Text block:
►

It’s been hard for me to organize my thoughts on A Stolen Life, the memoir by Jaycee Dugard, who was kidnapped at age eleven by the sexual predator Phillip Garrido and his wife Nancy, remaining with them for eighteen years, and having two children by him. But you probably know the facts. 

Not only has it been hard for me to organize my thoughts, it’s been hard for me to know why I’m having such trouble.  It may be because Jaycee’s experience is so mind-blowing, and the book so unmitigated by time and sophistication, that, well, my mind is blown.  It certainly feels that way.  I’m taking the liberty of referring to Jaycee by her first name.  She is still young, early thirties and she seems young in the writing.  In reading the memoir, I felt I knew her personally.  There is no pretense, no “art,” and very little if any distance in the telling.  What there is is intelligence, honesty, searching, freshness, and goodness.  The story she tells is incomprehensible and yet she lays it out straightforwardly, candidly, bravely, without self-pity and with calm sanity.  I found it an amazing and fascinating book, and I’m glad I read it, though I wondered if I could or should when she describes being raped a week after she’s abducted.

If there was ever an appropriate title for a memoir, A Stolen Life is it.  It’s hard to grasp just how much Garrido stole from her.  Everything, one might say.  And yet it is inspiring to read how she struggled not only for basic survival, but to hold on to hope, love, and growth in the direst of circumstances.  And having read the book, I’m convinced she succeeded. 

One of the things I found fascinating was the study of human nature her story provides. Here were these three individuals bound together: Jaycee, Phillip, and Nancy.  Through them you get a glimpse of a mind-boggling range of human behavior.

◄

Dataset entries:

►

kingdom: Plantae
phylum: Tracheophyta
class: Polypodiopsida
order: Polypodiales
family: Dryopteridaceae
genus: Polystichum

◄

What you have to do:
Carry on the review of A Stolen Life from the point where it ends.

Reply to the exercise:
Phillip is a real piece of work.  He would go on what he called “runs,” staying up for long periods on “crank” and making Jaycee submit for days on end to his sexual desires.  He said he struggled with his “sexual problem,” of being a pedophile, and told Jaycee that he had captured her to help him so he wouldn’t harm other girls.  Some consolation.  He seemed to have no conscience where she was concerned, but “after he was done fucking me, [he would] beg my forgiveness.  He said it would make him feel better. For a reason I can’t name, I knew in those moments that it was important to my survival that I never truly show how much I was hurting inside.”  He might have felt guilt himself, but his ability to empathize with Jaycee’s pain was breathtakingly absent.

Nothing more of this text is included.